Each entry below should be reproduced character for character.

○ ○ ○ ○ ○

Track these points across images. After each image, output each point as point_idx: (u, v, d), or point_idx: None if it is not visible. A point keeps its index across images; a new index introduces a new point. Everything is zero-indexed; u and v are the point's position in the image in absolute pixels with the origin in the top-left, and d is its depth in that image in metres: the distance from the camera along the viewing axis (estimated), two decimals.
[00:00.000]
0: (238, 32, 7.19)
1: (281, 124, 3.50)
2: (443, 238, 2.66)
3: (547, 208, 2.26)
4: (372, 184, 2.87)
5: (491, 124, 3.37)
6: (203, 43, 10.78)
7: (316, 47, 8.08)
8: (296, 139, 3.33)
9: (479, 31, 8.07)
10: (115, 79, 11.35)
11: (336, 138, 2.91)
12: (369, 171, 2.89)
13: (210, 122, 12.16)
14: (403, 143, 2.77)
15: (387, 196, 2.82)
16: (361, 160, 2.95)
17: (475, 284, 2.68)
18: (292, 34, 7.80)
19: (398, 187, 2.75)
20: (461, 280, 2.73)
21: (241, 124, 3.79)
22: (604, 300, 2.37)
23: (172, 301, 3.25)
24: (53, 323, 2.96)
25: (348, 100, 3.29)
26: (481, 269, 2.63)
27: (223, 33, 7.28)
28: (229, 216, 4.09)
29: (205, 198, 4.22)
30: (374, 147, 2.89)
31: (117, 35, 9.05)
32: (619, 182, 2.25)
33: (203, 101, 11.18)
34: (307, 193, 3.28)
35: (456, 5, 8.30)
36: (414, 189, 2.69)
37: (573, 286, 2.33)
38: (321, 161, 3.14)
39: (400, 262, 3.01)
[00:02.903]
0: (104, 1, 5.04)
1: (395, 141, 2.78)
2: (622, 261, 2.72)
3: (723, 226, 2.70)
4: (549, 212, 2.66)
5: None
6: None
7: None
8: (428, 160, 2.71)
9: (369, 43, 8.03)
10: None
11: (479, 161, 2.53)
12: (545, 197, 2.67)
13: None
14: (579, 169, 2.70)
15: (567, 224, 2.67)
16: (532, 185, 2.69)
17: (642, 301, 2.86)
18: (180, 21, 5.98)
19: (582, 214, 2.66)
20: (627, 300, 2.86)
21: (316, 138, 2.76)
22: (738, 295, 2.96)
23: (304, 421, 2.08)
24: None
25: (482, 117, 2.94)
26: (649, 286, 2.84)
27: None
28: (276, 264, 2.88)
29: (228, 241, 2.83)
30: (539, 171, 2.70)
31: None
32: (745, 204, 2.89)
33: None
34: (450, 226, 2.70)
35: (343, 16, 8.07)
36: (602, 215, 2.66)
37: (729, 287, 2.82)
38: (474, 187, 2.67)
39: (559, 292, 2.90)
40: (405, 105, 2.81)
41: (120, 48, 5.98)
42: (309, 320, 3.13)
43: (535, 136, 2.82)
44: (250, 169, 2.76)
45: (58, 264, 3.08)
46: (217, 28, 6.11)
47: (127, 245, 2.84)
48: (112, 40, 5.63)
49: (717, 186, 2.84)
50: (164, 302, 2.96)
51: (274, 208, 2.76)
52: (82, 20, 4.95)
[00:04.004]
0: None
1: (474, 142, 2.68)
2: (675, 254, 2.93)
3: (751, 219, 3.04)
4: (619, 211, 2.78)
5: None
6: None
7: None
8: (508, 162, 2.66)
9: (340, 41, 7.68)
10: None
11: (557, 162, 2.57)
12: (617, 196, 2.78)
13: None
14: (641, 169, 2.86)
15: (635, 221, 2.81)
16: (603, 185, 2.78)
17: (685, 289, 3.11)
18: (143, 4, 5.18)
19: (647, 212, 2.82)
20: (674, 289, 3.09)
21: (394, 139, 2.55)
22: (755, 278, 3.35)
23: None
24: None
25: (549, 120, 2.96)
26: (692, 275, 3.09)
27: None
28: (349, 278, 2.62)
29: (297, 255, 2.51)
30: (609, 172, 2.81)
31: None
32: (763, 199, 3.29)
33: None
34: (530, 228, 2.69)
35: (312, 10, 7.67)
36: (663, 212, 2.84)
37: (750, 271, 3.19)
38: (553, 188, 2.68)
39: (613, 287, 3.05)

○ ○ ○ ○ ○

*WRITTEN REPLY*
Track these points across images. After each image, output each point as point_idx: (u, v, d), or point_idx: None if it is not visible. A point keeps its index across images; a new index introduces a new point. Everything is zero-indexed; u and v are the point's position in the image in absolute pixels with the origin in the top-left, and d is its depth in that image in metres: the distance from the camera along the viewing axis (estimated), two decimals.
[00:00.000]
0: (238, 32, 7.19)
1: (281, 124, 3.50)
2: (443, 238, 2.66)
3: (547, 208, 2.26)
4: (372, 184, 2.87)
5: (491, 124, 3.37)
6: (203, 43, 10.78)
7: (316, 47, 8.08)
8: (296, 139, 3.33)
9: (479, 31, 8.07)
10: (115, 79, 11.35)
11: (336, 138, 2.91)
12: (369, 171, 2.89)
13: (210, 122, 12.16)
14: (403, 143, 2.77)
15: (387, 196, 2.82)
16: (361, 160, 2.95)
17: (475, 284, 2.68)
18: (292, 34, 7.80)
19: (398, 187, 2.75)
20: (461, 280, 2.73)
21: (241, 124, 3.79)
22: (604, 300, 2.37)
23: (172, 301, 3.25)
24: (53, 323, 2.96)
25: (348, 100, 3.29)
26: (481, 269, 2.63)
27: (223, 33, 7.28)
28: (229, 216, 4.09)
29: (205, 198, 4.22)
30: (374, 147, 2.89)
31: (117, 35, 9.05)
32: (619, 182, 2.25)
33: (203, 101, 11.18)
34: (307, 193, 3.28)
35: (456, 5, 8.30)
36: (414, 189, 2.69)
37: (573, 286, 2.33)
38: (321, 161, 3.14)
39: (400, 262, 3.01)
[00:02.903]
0: (104, 1, 5.04)
1: (395, 141, 2.78)
2: (622, 261, 2.72)
3: (723, 226, 2.70)
4: (549, 212, 2.66)
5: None
6: None
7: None
8: (428, 160, 2.71)
9: (369, 43, 8.03)
10: None
11: (479, 161, 2.53)
12: (545, 197, 2.67)
13: None
14: (579, 169, 2.70)
15: (567, 224, 2.67)
16: (532, 185, 2.69)
17: (642, 301, 2.86)
18: (180, 21, 5.98)
19: (582, 214, 2.66)
20: (627, 300, 2.86)
21: (316, 138, 2.76)
22: (738, 295, 2.96)
23: (304, 421, 2.08)
24: None
25: (482, 117, 2.94)
26: (649, 286, 2.84)
27: None
28: (276, 264, 2.88)
29: (228, 241, 2.83)
30: (539, 171, 2.70)
31: None
32: (745, 204, 2.89)
33: None
34: (450, 226, 2.70)
35: (343, 16, 8.07)
36: (602, 215, 2.66)
37: (729, 287, 2.82)
38: (474, 187, 2.67)
39: (559, 292, 2.90)
40: (405, 105, 2.81)
41: (120, 48, 5.98)
42: (309, 320, 3.13)
43: (535, 136, 2.82)
44: (250, 169, 2.76)
45: (58, 264, 3.08)
46: (217, 28, 6.11)
47: (127, 245, 2.84)
48: (112, 40, 5.63)
49: (717, 186, 2.84)
50: (164, 302, 2.96)
51: (274, 208, 2.76)
52: (82, 20, 4.95)
[00:04.004]
0: None
1: (474, 142, 2.68)
2: (675, 254, 2.93)
3: (751, 219, 3.04)
4: (619, 211, 2.78)
5: None
6: None
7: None
8: (508, 162, 2.66)
9: (340, 41, 7.68)
10: None
11: (557, 162, 2.57)
12: (617, 196, 2.78)
13: None
14: (641, 169, 2.86)
15: (635, 221, 2.81)
16: (603, 185, 2.78)
17: (685, 289, 3.11)
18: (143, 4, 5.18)
19: (647, 212, 2.82)
20: (674, 289, 3.09)
21: (394, 139, 2.55)
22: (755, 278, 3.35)
23: None
24: None
25: (549, 120, 2.96)
26: (692, 275, 3.09)
27: None
28: (349, 278, 2.62)
29: (297, 255, 2.51)
30: (609, 172, 2.81)
31: None
32: (763, 199, 3.29)
33: None
34: (530, 228, 2.69)
35: (312, 10, 7.67)
36: (663, 212, 2.84)
37: (750, 271, 3.19)
38: (553, 188, 2.68)
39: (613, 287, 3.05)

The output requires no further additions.